Creates and returns a GroqTextModel for the given model ID. The returned object implements TextModelInterface and can be passed directly to Generate::text()->model(...).
Creating a text model from the provider
use AiSdk\Generate;
use AiSdk\Groq\GroqOptions;
use AiSdk\Groq\GroqProvider;

$provider = new GroqProvider(new GroqOptions(apiKey: 'gsk-...'));

$result = Generate::text()
    ->model($provider->textModel('llama-3.3-70b-versatile'))
    ->prompt('What is the speed of light?')
    ->run();

echo $result->text;
modelId
string
required
The Groq model identifier (e.g. 'llama-3.3-70b-versatile', 'llama-4-scout-17b-16e-instruct'). The value is passed through to the underlying GroqTextModel without validation; an invalid ID will produce an API-level error when the model is invoked.
returns
TextModelInterface
A GroqTextModel instance implementing AiSdk\Contracts\TextModelInterface.
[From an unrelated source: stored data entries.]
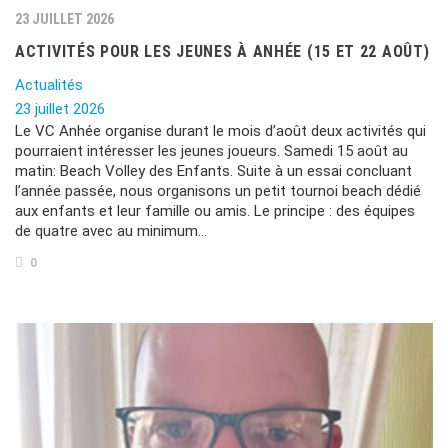
23 JUILLET 2026
ACTIVITÉS POUR LES JEUNES À ANHÉE (15 ET 22 AOÛT)
Actualités
23 juillet 2026
Le VC Anhée organise durant le mois d’août deux activités qui
pourraient intéresser les jeunes joueurs. Samedi 15 août au
matin: Beach Volley des Enfants. Suite à un essai concluant
l’année passée, nous organisons un petit tournoi beach dédié
aux enfants et leur famille ou amis. Le principe : des équipes
de quatre avec au minimum…
0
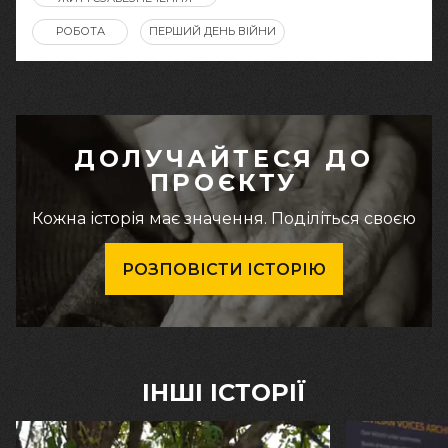
РОБОТА
ПЕРШИЙ ДЕНЬ ВІЙНИ
ДОЛУЧАЙТЕСЯ ДО
ПРОЄКТУ
Кожна історія має значення. Поділіться своєю
РОЗПОВІСТИ ІСТОРІЮ
ІНШІ ІСТОРІЇ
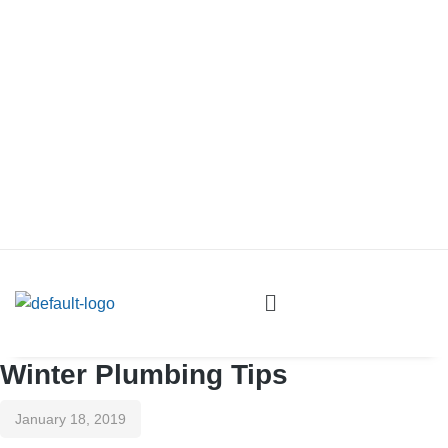
Winter Plumbing Tips
January 18, 2019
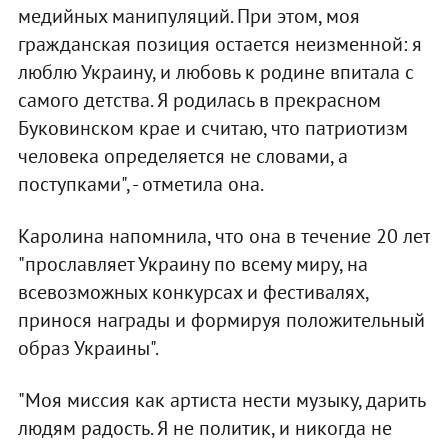
медийных манипуляций. При этом, моя
гражданская позиция остается неизменной: я
люблю Украину, и любовь к родине впитала с
самого детства. Я родилась в прекрасном
Буковинском крае и считаю, что патриотизм
человека определяется не словами, а
поступками", - отметила она.
Каролина напомнила, что она в течение 20 лет
"прославляет Украину по всему миру, на
всевозможных конкурсах и фестивалях,
принося награды и формируя положительный
образ Украины".
"Моя миссия как артиста нести музыку, дарить
людям радость. Я не политик, и никогда не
The model captures the provider’s GroqOptions and the resolved model registry so that capability checks and HTTP requests are fully configured.

Using multiple providers

Because GroqProvider is a plain object, you can hold multiple instances simultaneously — useful when your application needs to fan out requests across different Groq API keys or route to a proxy for specific environments:
Multiple independent providers
use AiSdk\Generate;
use AiSdk\Groq\GroqOptions;
use AiSdk\Groq\GroqProvider;

$primary = new GroqProvider(new GroqOptions(
    apiKey: getenv('GROQ_API_KEY_PRIMARY'),
));

$fallback = new GroqProvider(new GroqOptions(
    apiKey:  getenv('GROQ_API_KEY_FALLBACK'),
    baseUrl: 'https://proxy.example.com/groq/v1',
));

// Route to primary; fall back on exception.
try {
    $result = Generate::text()
        ->model($primary->textModel('llama-3.3-70b-versatile'))
        ->prompt('Hello!')
        ->run();
} catch (\Throwable $e) {
    $result = Generate::text()
        ->model($fallback->textModel('llama-3.3-70b-versatile'))
        ->prompt('Hello!')
        ->run();
}
When using a single global provider, prefer the Groq facade over managing a GroqProvider instance yourself. The facade’s lazy-singleton pattern means you get the same object on every call without any manual wiring.